* EXERCISE PROMPT *
Using the text on Amazon S3 below, decide whether each statement agrees with it: (a) bucket names may contain underscores; (b) a single object can be at most 5TB; (c) buckets are created in a region. For each, answer yes or no and quote the deciding words.

* SUPPLIED TEXT *
====================
Amazon Simple Storage Service (S3)

When you modify a file in block storage, only the pieces that are changed are updated. When a file in object storage is modified, the entire object is updated. S3 provides object-level storage. It also offers unlimited storage space, although the maximum file size for an object is 5TB. In general:

  • 11 9’s of durability (99.999999999% durability)
  • You can set permissions to control visibility and access to it.
  • You can also use the versioning feature to track changes to your objects over time.
  • With S3 you only pay for what you use, you can choose from a range of storage classes to select a fit, you will consider two factors: How often you plan to retrieve your data and How available you need your data to be.
  • Buckets must have a globally unique name
  • Objects (files) have a Key. The key is the FULL path:
    • my_bucket/ my_file.txt
    • my_bucket/ my_folder1/another_folder/my_file.txt
  • This will be interesting when we look at partitioning
  • Max object size is 5TB. May need split larger objects
  • Object Tags (key / value pair up to 10) are useful for security /lifecycle

Use cases for S3 are:

  • Backup and storage
  • Disaster Recovery
  • Archive
  • Hybrid Cloud storage
  • Application hosting
  • Media hosting
  • Data lakes & big data analytics
  • Software delivery
  • Static website

S3 for ML

S3 is also the backbone for many AWS ML services (e.g. Sagemaker). It is Useful for creating a Data Lake. The Decoupling of storage (S3) to compute Side (EC2, Amazon Athena, Amazon Redshift Spectrum, Amazon Rekognition , and AWS) allows for a massive scale-able Data Lake. It is a centralized Architectre, with all your data in one place.

Data Partitioning is the pattern for speeding up range queries (eg: AWS Athena). You can do this:

  • By Date e.g. s3://bucket/my data set/year/month/day/hour/data_00.csv
  • By Product: s3://bucket/my data set/product id/data_32.csv

This way you can quickly find the right data. You can define whatever partitioning strategy you like! Data partitioning will be handled by some tools we use (e.g. AWS Glue, Kinesis) aswell though.

S3 Features

Buckets

  • Amazon S3 allows people to store objects (files) in "buckets" (directories)
  • Buckets must have a globally unique name (across all regions all accounts)
  • Buckets are defined at the region level
  • S3 looks like a global service but buckets are created in a region
  • Naming convention
    • No uppercase
    • No underscore
    • 3-63 characters long
    • Not an IP
    • Must start with lowercase letter or number

Objects

  • Objects (files) have a Key
  • The key is the FULL path:
    • s3://my-bucket/my_file.txt
    • s3://my-bucket/my_folder1/another_folder/my_file.txt
  • The key is composed of prefix + object name
    • s3://my-bucket/my_folder1/another_folder/my_file.txt
  • There’s no concept of "directories" within buckets (although the UI will trick you to think otherwise)
====================
* INFORMATION PROVIDED *
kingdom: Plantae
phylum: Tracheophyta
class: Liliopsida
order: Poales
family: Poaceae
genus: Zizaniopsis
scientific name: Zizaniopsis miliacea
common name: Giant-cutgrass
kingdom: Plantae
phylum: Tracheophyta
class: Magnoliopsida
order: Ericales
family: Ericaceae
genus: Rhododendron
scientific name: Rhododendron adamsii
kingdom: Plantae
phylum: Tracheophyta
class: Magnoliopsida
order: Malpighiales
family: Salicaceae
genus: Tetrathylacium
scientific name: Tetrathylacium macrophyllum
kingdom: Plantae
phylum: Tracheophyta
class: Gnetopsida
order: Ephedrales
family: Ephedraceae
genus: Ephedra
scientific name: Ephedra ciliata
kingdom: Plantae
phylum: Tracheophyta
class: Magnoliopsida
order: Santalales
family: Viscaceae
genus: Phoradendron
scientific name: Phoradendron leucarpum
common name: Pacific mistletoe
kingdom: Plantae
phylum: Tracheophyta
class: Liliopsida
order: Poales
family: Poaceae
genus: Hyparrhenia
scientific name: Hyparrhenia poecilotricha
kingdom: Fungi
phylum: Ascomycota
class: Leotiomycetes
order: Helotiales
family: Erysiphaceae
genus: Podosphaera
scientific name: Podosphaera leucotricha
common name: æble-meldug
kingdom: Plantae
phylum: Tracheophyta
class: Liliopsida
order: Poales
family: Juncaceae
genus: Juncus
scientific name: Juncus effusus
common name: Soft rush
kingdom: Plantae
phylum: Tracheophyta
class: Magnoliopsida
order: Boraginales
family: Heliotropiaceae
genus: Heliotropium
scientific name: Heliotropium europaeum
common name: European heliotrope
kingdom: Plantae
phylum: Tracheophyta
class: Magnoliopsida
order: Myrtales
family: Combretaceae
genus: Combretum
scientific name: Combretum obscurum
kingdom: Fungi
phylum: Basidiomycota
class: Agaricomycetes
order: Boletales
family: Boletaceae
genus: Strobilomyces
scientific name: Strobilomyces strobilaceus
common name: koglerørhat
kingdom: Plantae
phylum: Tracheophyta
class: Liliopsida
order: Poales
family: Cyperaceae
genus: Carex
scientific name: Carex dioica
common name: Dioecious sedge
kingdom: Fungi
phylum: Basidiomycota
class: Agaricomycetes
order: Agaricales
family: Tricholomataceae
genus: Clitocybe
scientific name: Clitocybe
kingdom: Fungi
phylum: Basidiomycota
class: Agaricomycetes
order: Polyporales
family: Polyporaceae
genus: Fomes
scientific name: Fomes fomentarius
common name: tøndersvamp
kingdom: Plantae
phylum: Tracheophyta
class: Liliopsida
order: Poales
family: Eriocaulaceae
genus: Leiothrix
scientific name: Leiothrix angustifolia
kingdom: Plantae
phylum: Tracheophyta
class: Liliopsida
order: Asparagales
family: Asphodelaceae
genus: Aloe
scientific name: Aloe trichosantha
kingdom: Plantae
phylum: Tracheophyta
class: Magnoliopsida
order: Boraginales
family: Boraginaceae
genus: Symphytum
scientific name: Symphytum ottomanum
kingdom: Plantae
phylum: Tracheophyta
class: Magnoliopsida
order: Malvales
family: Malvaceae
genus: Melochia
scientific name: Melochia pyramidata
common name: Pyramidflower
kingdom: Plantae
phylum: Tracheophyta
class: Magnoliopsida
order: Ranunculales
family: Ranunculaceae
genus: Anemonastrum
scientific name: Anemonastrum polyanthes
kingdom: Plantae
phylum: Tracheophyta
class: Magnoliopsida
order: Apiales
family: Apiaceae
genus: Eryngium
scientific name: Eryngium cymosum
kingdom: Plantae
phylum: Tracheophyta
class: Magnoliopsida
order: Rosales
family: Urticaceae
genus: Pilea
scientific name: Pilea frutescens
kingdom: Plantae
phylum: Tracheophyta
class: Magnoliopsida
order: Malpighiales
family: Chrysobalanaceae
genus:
====================
* COMPLETED TASK *
(a) No: "No underscore"
(b) Yes: "Max object size is 5TB."
(c) Yes: "buckets are created in a region"